_About this exercise_. Using the listing below, copy exactly the lines from the one containing "#169: present -> none" to the one containing "T-3527, owner: Willem -> Maarten", both lines included, and no others.

_Source material_.
⟨

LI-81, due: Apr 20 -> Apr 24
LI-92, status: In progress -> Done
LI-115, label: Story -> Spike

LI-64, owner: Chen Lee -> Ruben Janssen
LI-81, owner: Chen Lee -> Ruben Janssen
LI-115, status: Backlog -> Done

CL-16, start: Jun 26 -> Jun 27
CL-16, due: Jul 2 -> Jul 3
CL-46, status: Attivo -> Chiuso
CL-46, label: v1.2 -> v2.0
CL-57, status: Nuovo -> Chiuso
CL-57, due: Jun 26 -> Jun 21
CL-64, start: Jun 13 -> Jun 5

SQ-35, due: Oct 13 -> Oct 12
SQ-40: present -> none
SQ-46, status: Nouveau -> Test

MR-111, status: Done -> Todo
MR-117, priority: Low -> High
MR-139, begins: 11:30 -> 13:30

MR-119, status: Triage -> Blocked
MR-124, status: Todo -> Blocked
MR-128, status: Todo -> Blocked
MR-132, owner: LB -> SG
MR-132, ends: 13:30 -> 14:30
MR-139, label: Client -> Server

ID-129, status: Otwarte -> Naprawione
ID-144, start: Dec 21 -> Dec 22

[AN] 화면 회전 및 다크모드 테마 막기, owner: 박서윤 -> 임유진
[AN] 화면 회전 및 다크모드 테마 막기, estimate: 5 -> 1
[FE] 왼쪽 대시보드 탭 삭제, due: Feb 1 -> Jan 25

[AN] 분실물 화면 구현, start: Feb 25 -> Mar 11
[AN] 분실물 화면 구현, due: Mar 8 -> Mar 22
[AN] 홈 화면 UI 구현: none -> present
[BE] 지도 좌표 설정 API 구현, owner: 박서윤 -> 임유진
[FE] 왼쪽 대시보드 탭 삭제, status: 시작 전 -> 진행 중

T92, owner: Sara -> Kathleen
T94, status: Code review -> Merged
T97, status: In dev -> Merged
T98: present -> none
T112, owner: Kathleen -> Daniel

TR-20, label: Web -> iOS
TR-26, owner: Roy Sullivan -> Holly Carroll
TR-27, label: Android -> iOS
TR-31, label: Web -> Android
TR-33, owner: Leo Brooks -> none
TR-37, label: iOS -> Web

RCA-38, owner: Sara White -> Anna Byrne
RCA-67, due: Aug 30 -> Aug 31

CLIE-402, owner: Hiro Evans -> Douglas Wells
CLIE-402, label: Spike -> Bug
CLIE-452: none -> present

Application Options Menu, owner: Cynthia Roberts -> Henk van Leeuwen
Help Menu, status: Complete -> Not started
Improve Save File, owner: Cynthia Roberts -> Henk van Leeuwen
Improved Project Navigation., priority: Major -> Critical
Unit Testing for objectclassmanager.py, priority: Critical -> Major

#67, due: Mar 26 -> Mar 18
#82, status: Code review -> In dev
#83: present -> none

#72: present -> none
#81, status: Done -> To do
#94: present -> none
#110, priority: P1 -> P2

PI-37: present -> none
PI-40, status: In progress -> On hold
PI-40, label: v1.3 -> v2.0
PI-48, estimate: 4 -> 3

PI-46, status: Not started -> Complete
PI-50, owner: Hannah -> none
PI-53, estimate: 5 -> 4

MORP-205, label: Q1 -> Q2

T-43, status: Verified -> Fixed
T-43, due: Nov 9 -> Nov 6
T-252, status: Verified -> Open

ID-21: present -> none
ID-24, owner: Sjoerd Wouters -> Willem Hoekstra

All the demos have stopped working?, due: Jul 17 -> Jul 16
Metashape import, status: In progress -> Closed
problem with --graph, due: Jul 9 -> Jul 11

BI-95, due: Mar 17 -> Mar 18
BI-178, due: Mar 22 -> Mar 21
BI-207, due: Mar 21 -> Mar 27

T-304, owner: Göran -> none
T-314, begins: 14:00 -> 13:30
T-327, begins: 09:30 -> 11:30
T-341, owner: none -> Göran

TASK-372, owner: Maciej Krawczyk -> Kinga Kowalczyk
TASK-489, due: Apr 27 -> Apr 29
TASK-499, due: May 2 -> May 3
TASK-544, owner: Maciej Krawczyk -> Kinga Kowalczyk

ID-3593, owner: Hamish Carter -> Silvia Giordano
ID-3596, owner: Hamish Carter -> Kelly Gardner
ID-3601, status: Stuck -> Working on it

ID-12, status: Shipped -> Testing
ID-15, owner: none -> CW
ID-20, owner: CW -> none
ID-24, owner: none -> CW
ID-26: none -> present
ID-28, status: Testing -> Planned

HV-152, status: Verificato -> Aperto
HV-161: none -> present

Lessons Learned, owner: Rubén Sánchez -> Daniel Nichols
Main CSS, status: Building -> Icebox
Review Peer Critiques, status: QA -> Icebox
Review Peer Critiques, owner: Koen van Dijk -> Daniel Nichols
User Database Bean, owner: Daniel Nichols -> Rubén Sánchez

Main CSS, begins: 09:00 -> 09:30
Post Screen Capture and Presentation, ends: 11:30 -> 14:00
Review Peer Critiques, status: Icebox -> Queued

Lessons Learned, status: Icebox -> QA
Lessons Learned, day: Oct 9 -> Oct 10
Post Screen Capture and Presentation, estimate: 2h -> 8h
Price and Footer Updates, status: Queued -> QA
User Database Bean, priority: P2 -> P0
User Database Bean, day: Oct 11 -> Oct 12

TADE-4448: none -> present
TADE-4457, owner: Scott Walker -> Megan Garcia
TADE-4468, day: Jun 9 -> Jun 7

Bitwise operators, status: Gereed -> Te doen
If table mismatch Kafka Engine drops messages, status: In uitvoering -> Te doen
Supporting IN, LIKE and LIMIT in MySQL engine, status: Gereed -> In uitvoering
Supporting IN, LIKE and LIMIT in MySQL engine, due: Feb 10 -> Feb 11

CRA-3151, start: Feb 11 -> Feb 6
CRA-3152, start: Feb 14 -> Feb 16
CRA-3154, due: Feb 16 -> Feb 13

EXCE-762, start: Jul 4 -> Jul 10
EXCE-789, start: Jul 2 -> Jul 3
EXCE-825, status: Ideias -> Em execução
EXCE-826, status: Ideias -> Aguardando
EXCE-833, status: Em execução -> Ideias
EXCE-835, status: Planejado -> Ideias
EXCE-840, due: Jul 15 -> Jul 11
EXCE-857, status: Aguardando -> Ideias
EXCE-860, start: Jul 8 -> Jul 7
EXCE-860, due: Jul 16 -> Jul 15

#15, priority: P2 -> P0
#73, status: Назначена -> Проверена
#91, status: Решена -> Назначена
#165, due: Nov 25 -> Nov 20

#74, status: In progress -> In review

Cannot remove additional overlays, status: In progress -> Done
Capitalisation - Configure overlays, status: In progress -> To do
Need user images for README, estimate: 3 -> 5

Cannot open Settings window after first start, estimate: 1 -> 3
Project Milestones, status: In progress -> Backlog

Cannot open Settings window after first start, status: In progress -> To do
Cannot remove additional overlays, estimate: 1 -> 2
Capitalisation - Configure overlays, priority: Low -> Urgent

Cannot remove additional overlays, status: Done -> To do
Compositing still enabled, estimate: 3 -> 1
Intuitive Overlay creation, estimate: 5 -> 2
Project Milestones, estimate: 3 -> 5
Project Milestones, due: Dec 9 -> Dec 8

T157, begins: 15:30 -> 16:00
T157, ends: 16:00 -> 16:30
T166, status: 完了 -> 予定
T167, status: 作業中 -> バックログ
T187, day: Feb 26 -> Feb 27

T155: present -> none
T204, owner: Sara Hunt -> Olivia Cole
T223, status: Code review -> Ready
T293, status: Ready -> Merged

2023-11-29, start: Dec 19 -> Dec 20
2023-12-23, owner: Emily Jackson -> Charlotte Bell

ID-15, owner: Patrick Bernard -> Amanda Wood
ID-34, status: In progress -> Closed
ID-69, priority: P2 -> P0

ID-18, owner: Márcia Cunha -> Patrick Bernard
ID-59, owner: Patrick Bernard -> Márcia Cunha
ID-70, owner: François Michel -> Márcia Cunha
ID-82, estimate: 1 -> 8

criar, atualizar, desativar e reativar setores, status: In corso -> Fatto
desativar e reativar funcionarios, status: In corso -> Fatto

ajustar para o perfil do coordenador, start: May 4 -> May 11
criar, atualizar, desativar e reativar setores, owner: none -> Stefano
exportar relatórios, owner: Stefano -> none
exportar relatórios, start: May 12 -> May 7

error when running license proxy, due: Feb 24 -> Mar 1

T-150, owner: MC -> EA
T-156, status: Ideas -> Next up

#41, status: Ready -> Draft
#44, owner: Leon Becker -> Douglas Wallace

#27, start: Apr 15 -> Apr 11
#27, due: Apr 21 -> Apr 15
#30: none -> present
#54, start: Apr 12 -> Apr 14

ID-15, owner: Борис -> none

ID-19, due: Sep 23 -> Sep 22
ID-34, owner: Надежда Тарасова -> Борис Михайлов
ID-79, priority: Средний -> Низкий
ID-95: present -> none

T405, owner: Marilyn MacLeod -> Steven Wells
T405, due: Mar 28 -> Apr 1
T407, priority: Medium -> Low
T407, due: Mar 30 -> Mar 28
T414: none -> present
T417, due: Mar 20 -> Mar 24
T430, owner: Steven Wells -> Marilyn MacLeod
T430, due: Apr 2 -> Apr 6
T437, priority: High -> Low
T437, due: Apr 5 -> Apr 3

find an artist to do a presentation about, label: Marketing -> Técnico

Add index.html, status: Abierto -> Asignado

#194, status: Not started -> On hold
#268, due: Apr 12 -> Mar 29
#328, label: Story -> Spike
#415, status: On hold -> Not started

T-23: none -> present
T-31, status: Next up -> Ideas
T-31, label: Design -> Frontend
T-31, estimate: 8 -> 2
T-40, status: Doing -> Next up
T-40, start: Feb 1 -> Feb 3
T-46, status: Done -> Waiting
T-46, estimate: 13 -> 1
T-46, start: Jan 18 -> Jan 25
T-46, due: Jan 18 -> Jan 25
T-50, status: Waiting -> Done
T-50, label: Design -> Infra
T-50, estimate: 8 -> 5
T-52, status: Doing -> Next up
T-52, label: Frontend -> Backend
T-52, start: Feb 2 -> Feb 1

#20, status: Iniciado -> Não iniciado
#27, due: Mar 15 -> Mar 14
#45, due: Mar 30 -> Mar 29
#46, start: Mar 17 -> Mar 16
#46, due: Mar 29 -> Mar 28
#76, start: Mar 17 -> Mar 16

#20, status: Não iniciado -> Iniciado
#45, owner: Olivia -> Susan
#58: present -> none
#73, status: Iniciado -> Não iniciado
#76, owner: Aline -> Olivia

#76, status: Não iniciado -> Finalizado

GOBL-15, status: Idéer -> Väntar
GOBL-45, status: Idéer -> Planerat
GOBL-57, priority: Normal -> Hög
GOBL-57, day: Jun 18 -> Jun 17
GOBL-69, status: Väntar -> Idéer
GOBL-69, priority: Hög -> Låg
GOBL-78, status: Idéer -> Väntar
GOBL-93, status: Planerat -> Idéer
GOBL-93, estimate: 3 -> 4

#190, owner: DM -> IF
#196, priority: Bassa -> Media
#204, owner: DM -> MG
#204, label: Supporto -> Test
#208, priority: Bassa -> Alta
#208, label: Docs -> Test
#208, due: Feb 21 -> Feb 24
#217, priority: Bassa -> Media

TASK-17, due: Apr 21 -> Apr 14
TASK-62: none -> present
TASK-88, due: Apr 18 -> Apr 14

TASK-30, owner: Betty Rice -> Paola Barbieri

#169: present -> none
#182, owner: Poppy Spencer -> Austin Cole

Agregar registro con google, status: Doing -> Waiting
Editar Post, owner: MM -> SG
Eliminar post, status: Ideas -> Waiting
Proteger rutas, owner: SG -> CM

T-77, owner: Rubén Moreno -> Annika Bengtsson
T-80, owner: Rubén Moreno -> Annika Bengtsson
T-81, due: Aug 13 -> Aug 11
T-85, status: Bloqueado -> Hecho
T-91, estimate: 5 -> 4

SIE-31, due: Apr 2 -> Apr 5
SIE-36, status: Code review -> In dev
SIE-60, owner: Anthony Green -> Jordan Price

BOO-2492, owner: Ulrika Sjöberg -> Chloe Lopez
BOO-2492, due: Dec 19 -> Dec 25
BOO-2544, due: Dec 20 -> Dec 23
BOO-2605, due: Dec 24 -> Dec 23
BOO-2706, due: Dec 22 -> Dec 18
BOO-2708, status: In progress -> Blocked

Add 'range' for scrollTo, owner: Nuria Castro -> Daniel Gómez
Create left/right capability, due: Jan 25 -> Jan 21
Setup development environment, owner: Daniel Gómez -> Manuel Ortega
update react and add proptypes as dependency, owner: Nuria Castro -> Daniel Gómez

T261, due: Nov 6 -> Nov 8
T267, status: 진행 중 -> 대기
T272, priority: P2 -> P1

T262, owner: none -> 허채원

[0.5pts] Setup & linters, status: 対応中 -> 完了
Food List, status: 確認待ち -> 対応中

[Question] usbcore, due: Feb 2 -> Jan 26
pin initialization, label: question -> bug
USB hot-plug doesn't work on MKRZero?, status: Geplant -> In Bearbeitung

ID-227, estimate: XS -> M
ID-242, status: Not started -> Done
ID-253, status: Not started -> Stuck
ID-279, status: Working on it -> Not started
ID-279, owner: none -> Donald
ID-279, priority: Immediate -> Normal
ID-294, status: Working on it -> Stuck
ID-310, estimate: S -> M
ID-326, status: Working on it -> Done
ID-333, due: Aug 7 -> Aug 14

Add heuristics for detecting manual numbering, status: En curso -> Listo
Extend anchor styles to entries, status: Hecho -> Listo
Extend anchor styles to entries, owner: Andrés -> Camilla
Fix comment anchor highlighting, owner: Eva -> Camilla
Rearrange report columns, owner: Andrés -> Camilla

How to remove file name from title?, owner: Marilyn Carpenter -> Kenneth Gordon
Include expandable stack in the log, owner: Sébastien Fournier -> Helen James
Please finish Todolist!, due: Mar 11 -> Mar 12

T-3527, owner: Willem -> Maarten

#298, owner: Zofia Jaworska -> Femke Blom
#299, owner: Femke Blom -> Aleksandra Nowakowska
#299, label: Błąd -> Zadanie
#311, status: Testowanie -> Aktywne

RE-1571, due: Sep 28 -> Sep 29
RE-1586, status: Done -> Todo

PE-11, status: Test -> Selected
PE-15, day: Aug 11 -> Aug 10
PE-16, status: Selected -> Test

⟩

_Result of this exercise_.
#169: present -> none
#182, owner: Poppy Spencer -> Austin Cole

Agregar registro con google, status: Doing -> Waiting
Editar Post, owner: MM -> SG
Eliminar post, status: Ideas -> Waiting
Proteger rutas, owner: SG -> CM

T-77, owner: Rubén Moreno -> Annika Bengtsson
T-80, owner: Rubén Moreno -> Annika Bengtsson
T-81, due: Aug 13 -> Aug 11
T-85, status: Bloqueado -> Hecho
T-91, estimate: 5 -> 4

SIE-31, due: Apr 2 -> Apr 5
SIE-36, status: Code review -> In dev
SIE-60, owner: Anthony Green -> Jordan Price

BOO-2492, owner: Ulrika Sjöberg -> Chloe Lopez
BOO-2492, due: Dec 19 -> Dec 25
BOO-2544, due: Dec 20 -> Dec 23
BOO-2605, due: Dec 24 -> Dec 23
BOO-2706, due: Dec 22 -> Dec 18
BOO-2708, status: In progress -> Blocked

Add 'range' for scrollTo, owner: Nuria Castro -> Daniel Gómez
Create left/right capability, due: Jan 25 -> Jan 21
Setup development environment, owner: Daniel Gómez -> Manuel Ortega
update react and add proptypes as dependency, owner: Nuria Castro -> Daniel Gómez

T261, due: Nov 6 -> Nov 8
T267, status: 진행 중 -> 대기
T272, priority: P2 -> P1

T262, owner: none -> 허채원

[0.5pts] Setup & linters, status: 対応中 -> 完了
Food List, status: 確認待ち -> 対応中

[Question] usbcore, due: Feb 2 -> Jan 26
pin initialization, label: question -> bug
USB hot-plug doesn't work on MKRZero?, status: Geplant -> In Bearbeitung

ID-227, estimate: XS -> M
ID-242, status: Not started -> Done
ID-253, status: Not started -> Stuck
ID-279, status: Working on it -> Not started
ID-279, owner: none -> Donald
ID-279, priority: Immediate -> Normal
ID-294, status: Working on it -> Stuck
ID-310, estimate: S -> M
ID-326, status: Working on it -> Done
ID-333, due: Aug 7 -> Aug 14

Add heuristics for detecting manual numbering, status: En curso -> Listo
Extend anchor styles to entries, status: Hecho -> Listo
Extend anchor styles to entries, owner: Andrés -> Camilla
Fix comment anchor highlighting, owner: Eva -> Camilla
Rearrange report columns, owner: Andrés -> Camilla

How to remove file name from title?, owner: Marilyn Carpenter -> Kenneth Gordon
Include expandable stack in the log, owner: Sébastien Fournier -> Helen James
Please finish Todolist!, due: Mar 11 -> Mar 12

T-3527, owner: Willem -> Maarten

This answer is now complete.